▸ **Extrait fourni**
--------------------

Récit Moncoeur – épisode 2 – avec dedans : pain de mie, bar chez Fred, une clope, être immortel ?


Lire l’épisode précédent C’est quoi moncoeur ? (1) avec dedans : aorte, coeur de boeuf, Lunel, éditeur, devenir quelqu’un d’autre ?


chapitre 2 /
Revenons au mois de mars 2012.
J’écrivais quotidiennement des choses dans un petit carnet.

Par exemple : « Il y a quelque chose qui cloche » à cause de cette apnée que me faisaient les refus des éditeurs.
Par exemple : « J’ai l’impression d’exister de moins en moins »
Dire que je pensais être en train de traverser une épreuve…

Plus loin dans le carnet : « Je suis assise en terrasse chez Fred, au soleil, je sens un peu de chaleur sur mon visage. Pourtant j’ai envie de me cacher. Avec la tentation de tout réécrire. Je n’aurais pas dû envoyer le manuscrit.
Je pense à mon père, le manque de lui devient plus précis.
Cette chaleur est délicieuse, c’est celle qu’on vole à l’hiver.
Le jeune homme installé à la table à côté de moi dit à son copain : « Je suis tellement peaceful, mec… » Eux aussi, ils sont au soleil. Ils boivent des bières en plein après-midi.
Peaceful yeah. »

Ainsi de suite, le mois de mars se termine, on s’approche du 27, la date à laquelle ÇA commence officiellement.

Il devait faire doux ce matin-là : je me souviens exactement comment j’étais habillée et je n’avais pas de manteau.
À cause de ce qui m’arrivait dans la tête et dans la parole, je suis venue au service des urgences de l’hôpital Saint-André. Vers 12h15, avant d’y entrer, j’ai fumé une cigarette que j’aurais dû apprécier davantage vu que c’était la dernière avant (pour l’instant) toujours.

--------------------

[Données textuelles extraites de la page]
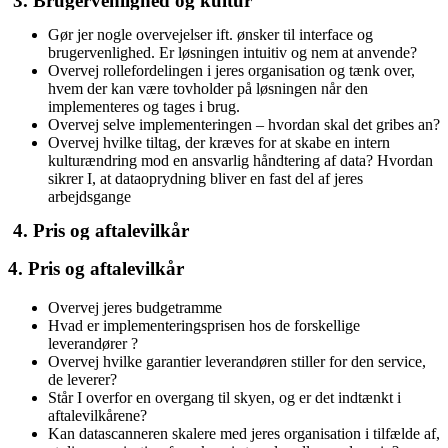
3. Brugervenlighed og kultur
Gør jer nogle overvejelser ift. ønsker til interface og
brugervenlighed. Er løsningen intuitiv og nem at anvende?
Overvej rollefordelingen i jeres organisation og tænk over,
hvem der kan være tovholder på løsningen når den
implementeres og tages i brug.
Overvej selve implementeringen – hvordan skal det gribes an?
Overvej hvilke tiltag, der kræves for at skabe en intern
kulturændring mod en ansvarlig håndtering af data? Hvordan
sikrer I, at dataoprydning bliver en fast del af jeres
arbejdsgange
4. Pris og aftalevilkår
4. Pris og aftalevilkår
Overvej jeres budgetramme
Hvad er implementeringsprisen hos de forskellige
leverandører ?
Overvej hvilke garantier leverandøren stiller for den service,
de leverer?
Står I overfor en overgang til skyen, og er det indtænkt i
aftalevilkårene?
Kan datascanneren skalere med jeres organisation i tilfælde af,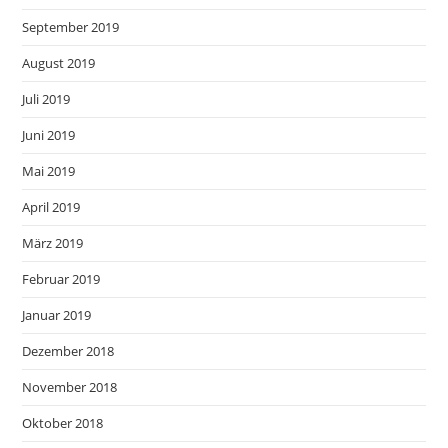
September 2019
August 2019
Juli 2019
Juni 2019
Mai 2019
April 2019
März 2019
Februar 2019
Januar 2019
Dezember 2018
November 2018
Oktober 2018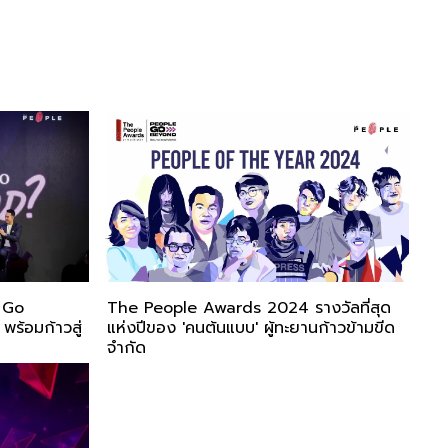
 Go
The People Awards 2024 รางวัลที่สุด
พร้อมก้าวสู่
แห่งปีของ 'คนต้นแบบ' ผู้ทะยานก้าวข้ามขีด
จำกัด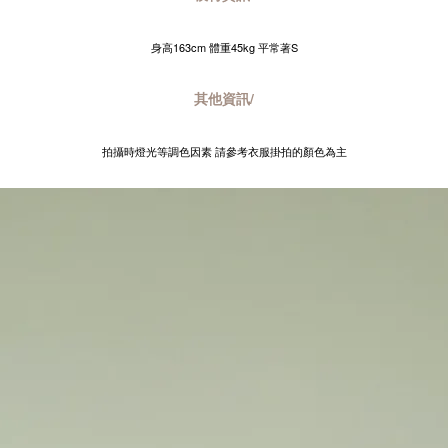
身高163cm 體重45kg 平常著S
其他資訊/
拍攝時燈光等調色因素 請參考衣服掛拍的顏色為主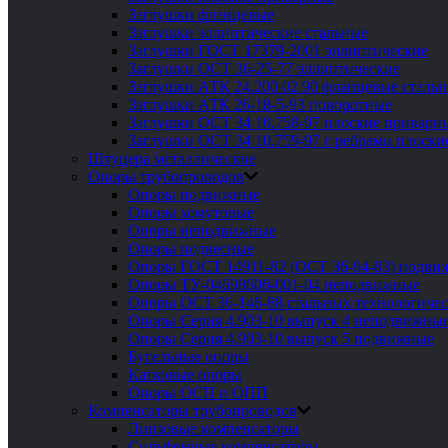
Заглушки фланцевые
Заглушки эллиптические стальные
Заглушки ГОСТ 17379-2001 эллиптические
Заглушки ОСТ 36-25-77 эллиптические
Заглушки АТК 24.200 02 90 фланцевые сталь
Заглушки АТК 26-18-5-93 поворотные
Заглушки ОСТ 34 10.758-97 плоские приварн
Заглушки ОСТ 34 10.759-97 с ребрами плоск
Штуцера металлические
Опоры трубопроводов
Опоры подвижные
Опоры хомутовые
Опоры неподвижные
Опоры подвесные
Опоры ГОСТ 14911-82 (ОСТ 36-94-83) подви
Опоры ТУ-04698606-001-04 неподвижные
Опоры ОСТ 36-146-88 стальных технологиче
Опоры Серия 4.903-10 выпуск 4 неподвижны
Опоры Серия 4.903-10 выпуск 5 подвижные
Бугельные опоры
Катковые опоры
Опоры ОСП и ОПП
Компенсаторы трубопроводов
Линзовые компенсаторы
Сильфонные компенсаторы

--------------------

▸ **Votre tâche**
Poursuivez, s'il vous plaît, le récit Moncoeur à partir de sa dernière phrase, celle de la cigarette fumée avant d'entrer aux urgences.

▸ **Réponse**
Le paquet de ce jour-là – à moitié plein – est resté longtemps dans mon sac, ensuite dans une boîte sur une étagère, et j’ai fini par les donner à Alex pour qu’il les fume. « Le tabac est sec », il m’a dit.

Les phénomènes qui m’ont pertubée toute la matinée sont tellement étranges qu’effectivement, je viens aux urgences mais pourtant, je ne me doute pas de tout ce qui m’attend ; je ne me doute pas qu’un lexique tout entier va me devenir familier ; le 27 mars à 12h15, malgré l’étrangeté de cette matinée, je suis encore du bon côté : j’ignore.

Dans le carnet encore, deux jours avant :
« Ce matin, au réveil, fulgurance, une sorte de prise de conscience ultra-précise : tout passe, donc, nous avons eu raison hier soir de prendre la vie ainsi. Il faut vivre ces légèretés, l’imbécilité de nos rires de morpions, danser en faisant des minaudages, eux que j’envie à rouler des pelles à quelques garçons charmants. Nous avons raison de ces fantaisies, car tout part. »

Plus loin : « D’où vient cette certitude que faire les sales gosses, c’est pour reculer le pire ? »
J’écris ces impressions le 25 mars.

Cette soirée, dont je parle dans le carnet, je m’en rappelle précisément à cause de cette décision pour rire : « ce soir, on fait comme si on était immortel ! »
Pour nous, être immortel, signifie qu’on va danser et que ça nous rappellera un âge que nous n’avons plus et pourtant c’est un peu l’avoir encore ; pour une belle soirée d’immortels, il faut des gens très amis avec soi et les sourires qui se passent de l’un à l’autre, la folie simple, une tête qui tourne, l’insouciance qui se repointe là sans qu’on n’ait rien demandé.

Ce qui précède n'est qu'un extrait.